Security of covid-19 tracing apps (part 5)
In part 3 and part 4 of this series I described a privacy centric covid-19 tracking app protocol. This time I will try to compare it “Part 3+4” with other existing protocols out there.
My aim is to set the bar high for privacy for such apps. If the privacy is proven in the protocol, more people will actually use the system, and the attack/misuse surface of such use is minimal.
I would like to start by categorizing such tracking systems into two categories; type 1 and type 2.
Imagine that Igor (the infected person) meets Bob. Bob needs to hand Igor some information X that he may use later to warn Bob about a possible infection.
For a type 1 system, Bob selects any key he likes. For Igor, the value of X is seemingly random. But Bob will know that it was Igor who received X, and no one else.
For a type 2 system, Bob can’t choose the value of X, rather it is handed to him by the system. A simple system could be forcing Bob to reuse the same id X over and over. If Bob receives a warning about a possible infection, he will not know which of the users he met that issues the warning, unless there was only one rendezvous.

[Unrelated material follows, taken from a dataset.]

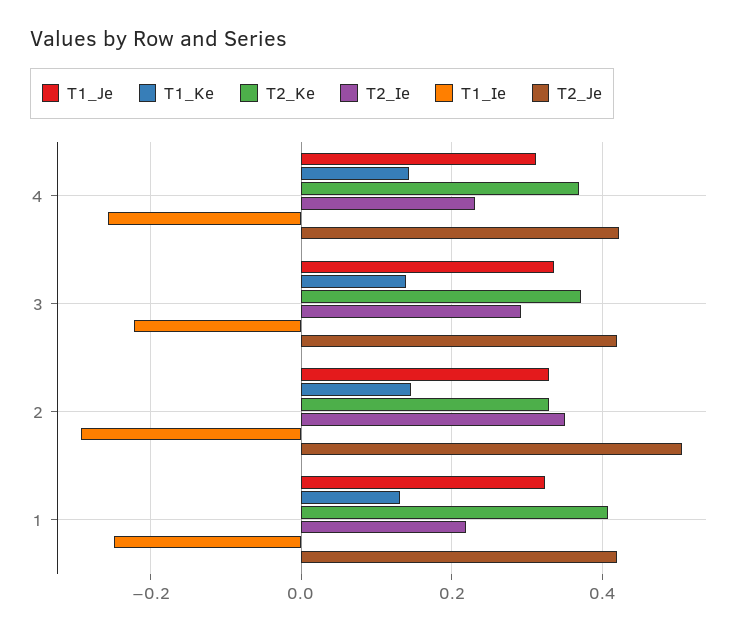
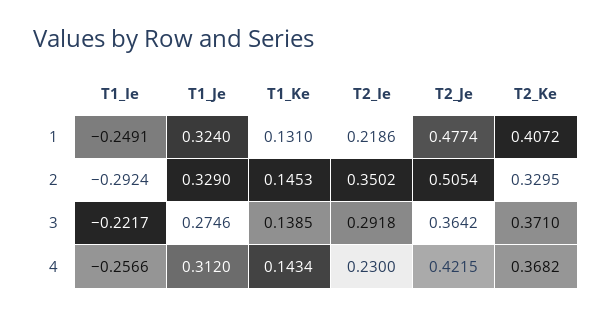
T1_Je, 3: 0.34 -> 0.2746
T2_Je, 3: 0.42 -> 0.3642
T2_Je, 1: 0.42 -> 0.4774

I will prove that any type 1 system is leaking data, namely Bob will always know that Igor is infected by the virus once he receives a warning. There is no encryption that can change this fact — given any encryption scheme, Bob is free to create a new user profile at every rendezvous. By matching a warning with a profile, he will always know that the meeting with Igor was the only place he could have been infected.
With this proof, I would not recommend any system of type 1 to be implemented in a large scale.
Some systems of type 1, not providing best privacy are:
- DP-3T
- TraceTogether / BlueTrace
- Coalition Network
- ITO App protocol
- Covid Watch
- CoEpi
- Covid Trace
- Apple and Google Privacy-Preserving Contact Tracing (1)
(1) Though the Apple/Google is of type 2 in most senses, it falls short by allowing a user to easily generate an identity simply by choosing a random number. I may not be aware of measures they have put in place to restrict a user to a single identity
For the type 2 system, you can actually achieve more privacy using encryption. As Bob is not free to chose X, he can’t create a system to track every rendezvous with an X. For instance, if Bob is forced to use tokens X1, X2, X3 and X4, a warning may be issued stating that either X1, X2, X3 or X4 has issued an infection warning, using encryption.
For any type 2 system, you need to ensure that every user in the system only has one identity. This mandates a central authority that, at the very least, publishes at least one public key for each user of the system. To make sure that each user has only one key, the central authority will need to know the real identity of all users.
Because the values X emitted in a type 2 system are predetermined, an attacker may be able to know what they are. By placing robots at strategic places, you could collect the movements of these X values in time, possibly linking them to a single person. Therefore, it is of great importance that the values X emitted by Bob are difficult to pinpoint to a single person in the system, but still provide some information so that Bob may be warned later.
Some systems of type 2 are:
- “Part 3+4", though not implemented yet
Though Apple and Google’s system is of type 2, it still fall short of hiding Igor’s identity, as it seems to be easy to generate new identities by choosing a random number
I believe at this point that only type 1 or type 2 are the viable options for covid-19 tracking. And I would always prefer a good type 2 system as it does not allow anyone to learn the identity of an infected person. The central authority only needs to be trusted with one task — maintaining exactly one key for each user.